We use 0.5 as the threshold for predicting whether a certain bitter-receptor is linked to a bitter compound or not.
Model Sensitivity Specificity F1-Score Area Under ROC Curve
Bitter/Non-Bitter 0.85 0.74 0.84 0.875
Sweet/Non-Sweet 0.641 0.96 0.771 0.852
Bitter Receptors 0.78 0.83 0.8 0.81
Search:
Search of molecules is available by the use of the following parameters -
  • Common Name
  • IUPAC Name
  • PubChem ID
  • Functional Group
  • Source of molecule: DrugBank, FooDB, FlavorDB, Super Natural II and DSSTox.
  • Bitter, Sweet, and Tasteless molecules
  • Linked Bitter Receptors
  • Structure Search (using JSME Molecular Editor)
  • Molecular Properties
The ‘functional group’ is an atom, or a group of atoms that has similar chemical properties whenever it occurs in different compounds. It defines the characteristic physical and chemical properties of families of organic compounds (http://goldbook.iupac.org/F02555.html).

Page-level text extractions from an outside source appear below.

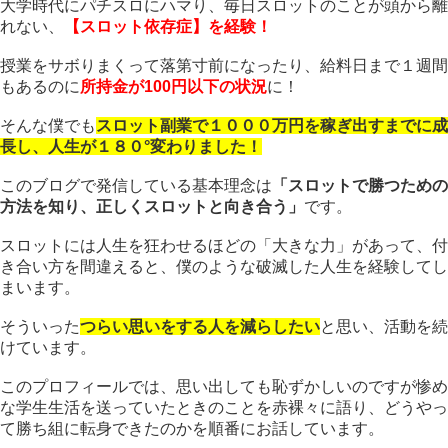
大学時代にパチスロにハマり、毎日スロットのことが頭から離
れない、
【スロット依存症】を経験！
授業をサボりまくって落第寸前になったり、給料日まで１週間
もあるのに
所持金が100円以下の状況
に！
そんな僕でも
スロット副業で１０００万円を稼ぎ出すまでに成
長し、人生が１８０°変わりました！
このブログで発信している基本理念は
「スロットで勝つための
方法を知り、正しくスロットと向き合う」
です。
スロットには人生を狂わせるほどの「大きな力」があって、付
き合い方を間違えると、僕のような破滅した人生を経験してし
まいます。
そういった
つらい思いをする人を減らしたい
と思い、活動を続
けています。
このプロフィールでは、思い出しても恥ずかしいのですが惨め
な学生生活を送っていたときのことを赤裸々に語り、どうやっ
て勝ち組に転身できたのかを順番にお話しています。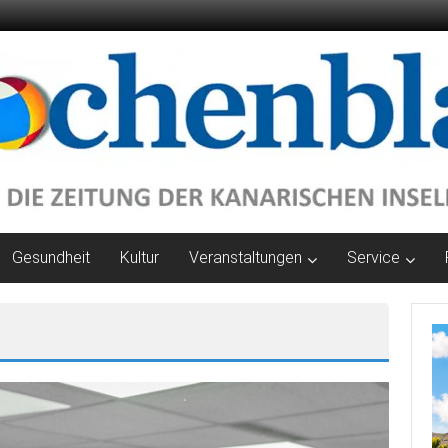
Gesundheit
Kultur
Veranstaltungen
Service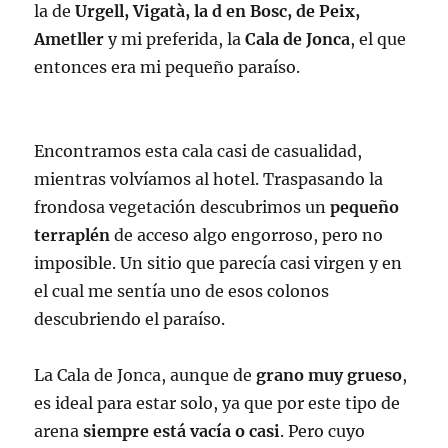
la de
Urgell, Vigatà, la d en Bosc, de Peix,
Ametller
y mi preferida, la
Cala de Jonca
, el que
entonces era mi pequeño paraíso.
Encontramos esta cala casi de casualidad,
mientras volvíamos al hotel. Traspasando la
frondosa vegetación descubrimos un
pequeño
terraplén
de acceso algo engorroso, pero no
imposible. Un sitio que parecía casi virgen y en
el cual me sentía uno de esos colonos
descubriendo el paraíso.
La Cala de Jonca, aunque de
grano muy grueso
,
es ideal para estar solo, ya que por este tipo de
arena
siempre está vacía o casi
. Pero cuyo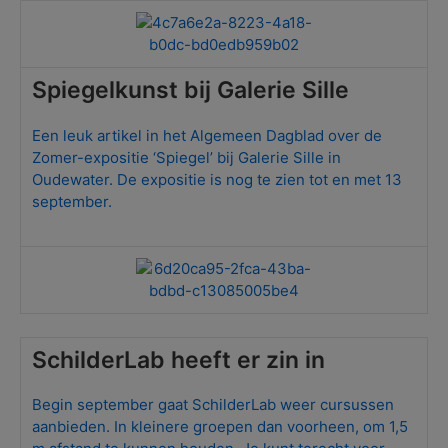
Spiegelkunst bij Galerie Sille
Een leuk artikel in het Algemeen Dagblad over de
Zomer-expositie ‘Spiegel’ bij Galerie Sille in
Oudewater. De expositie is nog te zien tot en met 13
september.
SchilderLab heeft er zin in
Begin september gaat SchilderLab weer cursussen
aanbieden. In kleinere groepen dan voorheen, om 1,5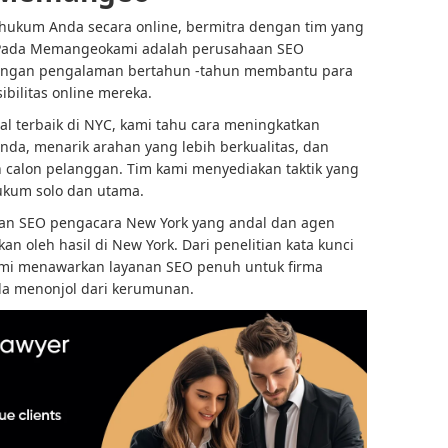
hukum Anda secara online, bermitra dengan tim yang
Pada
Memangeo
kami adalah perusahaan SEO
dengan pengalaman bertahun -tahun membantu para
bilitas online mereka.
gal terbaik di NYC, kami tahu cara meningkatkan
nda, menarik arahan yang lebih berkualitas, dan
alon pelanggan. Tim kami menyediakan taktik yang
hukum solo dan utama.
an SEO pengacara New York yang andal dan agen
 oleh hasil di New York. Dari penelitian kata kunci
ami menawarkan layanan SEO penuh untuk firma
a menonjol dari kerumunan.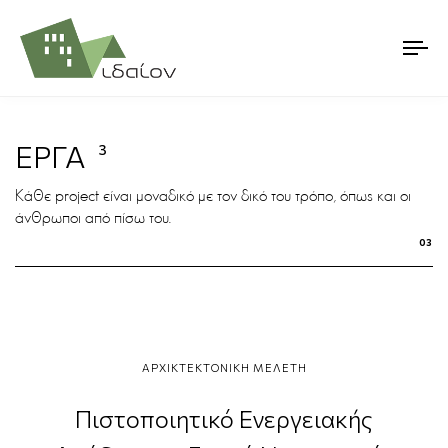
ΕΡΓΑ
3
Κάθε project είναι μοναδικό με τον δικό του τρόπο, όπως και οι
άνθρωποι από πίσω του.
03
ΑΡΧΙΚΤΕΚΤΟΝΙΚΗ ΜΕΛΕΤΗ
Πιστοποιητικό Ενεργειακής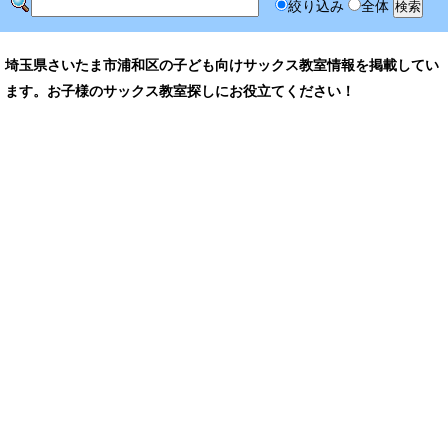
絞り込み
全体
埼玉県さいたま市浦和区の子ども向けサックス教室情報を掲載してい
ます。お子様のサックス教室探しにお役立てください！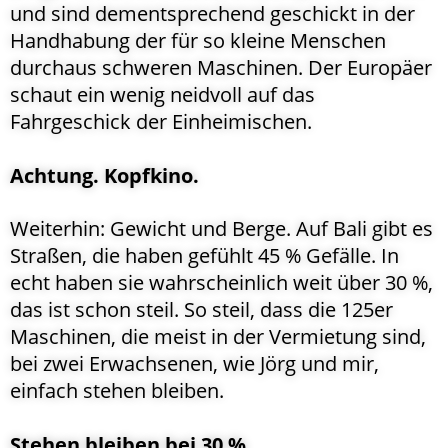
und sind dementsprechend geschickt in der
Handhabung der für so kleine Menschen
durchaus schweren Maschinen. Der Europäer
schaut ein wenig neidvoll auf das
Fahrgeschick der Einheimischen.
Achtung. Kopfkino.
Weiterhin: Gewicht und Berge. Auf Bali gibt es
Straßen, die haben gefühlt 45 % Gefälle. In
echt haben sie wahrscheinlich weit über 30 %,
das ist schon steil. So steil, dass die 125er
Maschinen, die meist in der Vermietung sind,
bei zwei Erwachsenen, wie Jörg und mir,
einfach stehen bleiben.
Stehen bleiben bei 30 %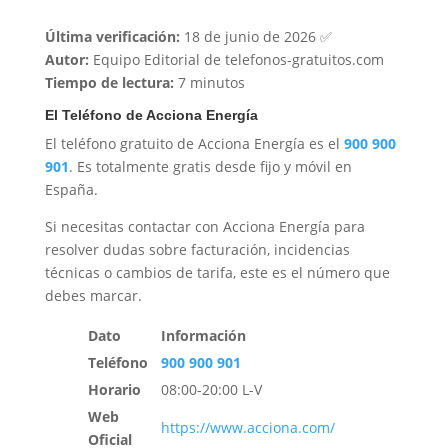
Última verificación:
18 de junio de 2026 ✅
Autor:
Equipo Editorial de telefonos-gratuitos.com
Tiempo de lectura:
7 minutos
El Teléfono de Acciona Energía
El teléfono gratuito de Acciona Energía es el
900 900
901
. Es totalmente gratis desde fijo y móvil en
España.
Si necesitas contactar con Acciona Energía para
resolver dudas sobre facturación, incidencias
técnicas o cambios de tarifa, este es el número que
debes marcar.
Dato
Información
Teléfono
900 900 901
Horario
08:00-20:00 L-V
Web
https://www.acciona.com/
Oficial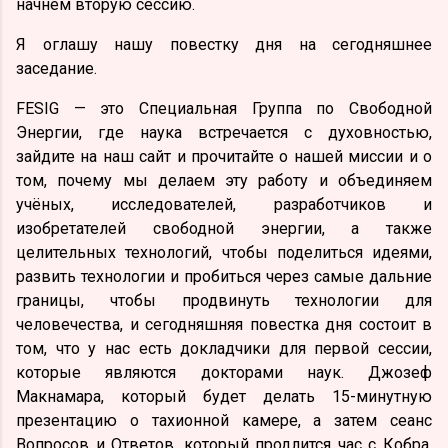
начнём вторую сессию.
Я оглашу нашу повестку дня на сегодняшнее
заседание.
FESIG — это Специальная Группа по Свободной
Энергии, где наука встречается с духовностью,
зайдите на наш сайт и прочитайте о нашей миссии и о
том, почему мы делаем эту работу и объединяем
учёных, исследователей, разработчиков и
изобретателей свободной энергии, а также
целительных технологий, чтобы поделиться идеями,
развить технологии и пробиться через самые дальние
границы, чтобы продвинуть технологии для
человечества, и сегодняшняя повестка дня состоит в
том, что у нас есть докладчики для первой сессии,
которые являются докторами наук. Джозеф
Макнамара, который будет делать 15-минутную
презентацию о тахионной камере, а затем сеанс
Вопросов и Ответов, который продлится час с Кобра,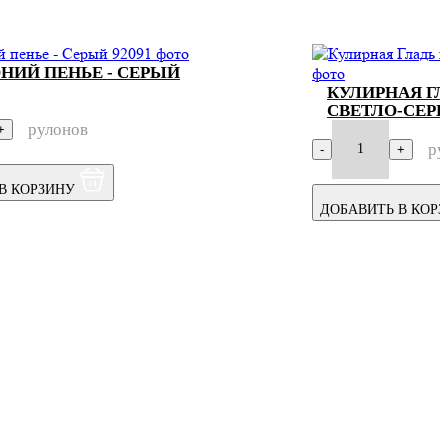
НИЙ ПЕНЬЕ - СЕРЫЙ
КУЛИРНАЯ ГЛ
СВЕТЛО-СЕР
рулонов
+
ру
1
-
+
В КОРЗИНУ
ДОБАВИТЬ В КОР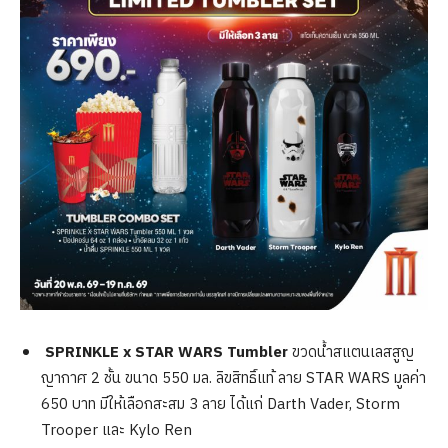
SPRINKLE x STAR WARS Tumbler
ขวดน้ำสแตนเลสสูญ
ญากาศ 2 ชั้น ขนาด 550 มล. ลิขสิทธิ์แท้ ลาย STAR WARS มูลค่า
650 บาท มีให้เลือกสะสม 3 ลาย ได้แก่ Darth Vader, Storm
Trooper และ Kylo Ren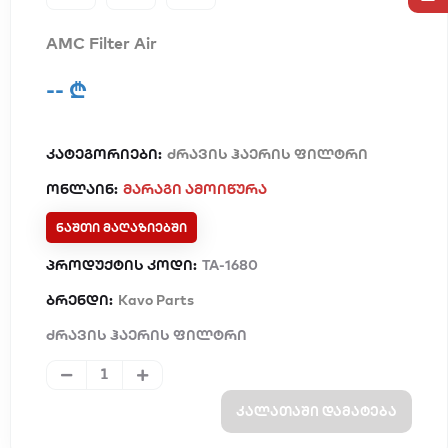
AMC Filter Air
-- ₾
კატეგორიები:
ძრავის ჰაერის ფილტრი
ონლაინ:
მარაგი ამოიწურა
ᲜᲐᲨᲗᲘ ᲛᲐᲦᲐᲖᲘᲔᲑᲨᲘ
პროდუქტის კოდი:
TA-1680
ბრენდი:
Kavo Parts
ძრავის ჰაერის ფილტრი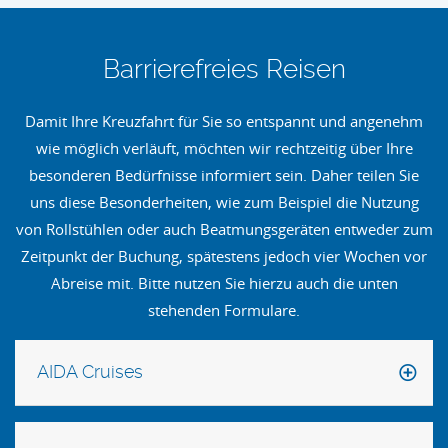
Barrierefreies Reisen
Damit Ihre Kreuzfahrt für Sie so entspannt und angenehm
wie möglich verläuft, möchten wir rechtzeitig über Ihre
besonderen Bedürfnisse informiert sein. Daher teilen Sie
uns diese Besonderheiten, wie zum Beispiel die Nutzung
von Rollstühlen oder auch Beatmungsgeräten entweder zum
Zeitpunkt der Buchung, spätestens jedoch vier Wochen vor
Abreise mit. Bitte nutzen Sie hierzu auch die unten
stehenden Formulare.
AIDA Cruises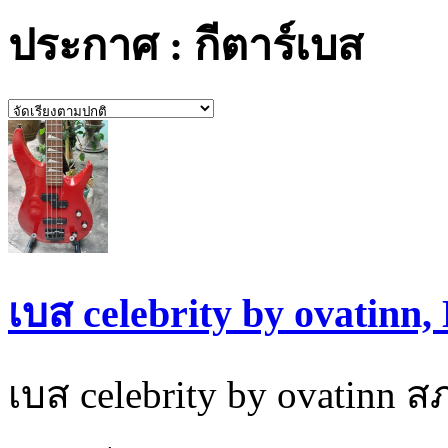
ประกาศ : กีตาร์เบส
เบส celebrity by ovatinn
เบส celebrity by ovatinn ส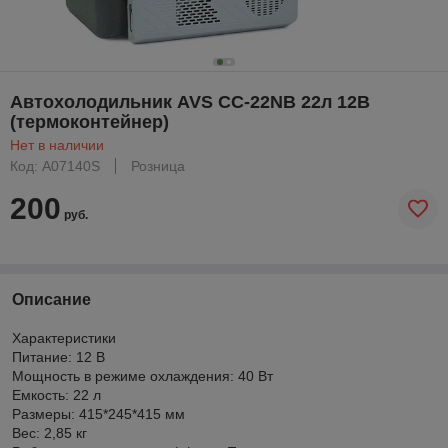
Автохолодильник AVS CC-22NB 22л 12В
(термоконтейнер)
Нет в наличии
Код: A07140S
Розница
200
руб.
Описание
Характеристики
Питание: 12 В
Мощность в режиме охлаждения: 40 Вт
Емкость: 22 л
Размеры: 415*245*415 мм
Вес: 2,85 кг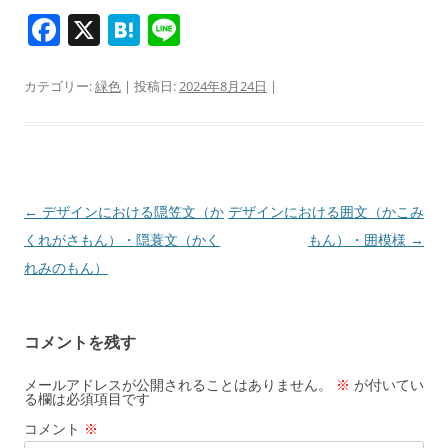
F
X
H
Li
a
at
n
c
e
e
カテゴリー:
緑色
| 投稿日:
2024年8月24日
|
e
n
b
a
o
o
投
←
デザインにおける隠笠文（か
デザインにおける囲文（かこみ
稿
くれがさもん）・隠蓑文（かく
もん）・囲模様
→
k
ナ
れみのもん）
ビ
ゲ
コメントを残す
ー
シ
メールアドレスが公開されることはありません。
※
が付いてい
る欄は必須項目です
ョ
コメント
※
ン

The functional groups were obtained using Checkmol, a free and an open source tool, checkmol, detect and assign the functional group information on any small molecules with 2D coordinates. The Checkmol is a command-line utility program, which reads molecular structure files in different formats and analyzes the input molecule for the presence of various functional groups. Analysis of Functional Groups in Organic Molecules, N. Haider, “Functionality pattern matching as an efficient complementary structure/reaction search tool: an open-source approach”, Molecules 15 (8) (2010) 5079–5092 (http://www.mdpi.com/1420-3049/15/8/5079). List of functional groups generated by Checkmol can be viewed here.
The taste-information of all molecules present in BitterSweet can be downloaded from here.
The Tanimoto Coefficient of similarity between the fingerprints of query molecule and molecules present in BitterSweet is used as the criteria for finding similar molecules. We use Open Babel for calculating the molecular fingerprints.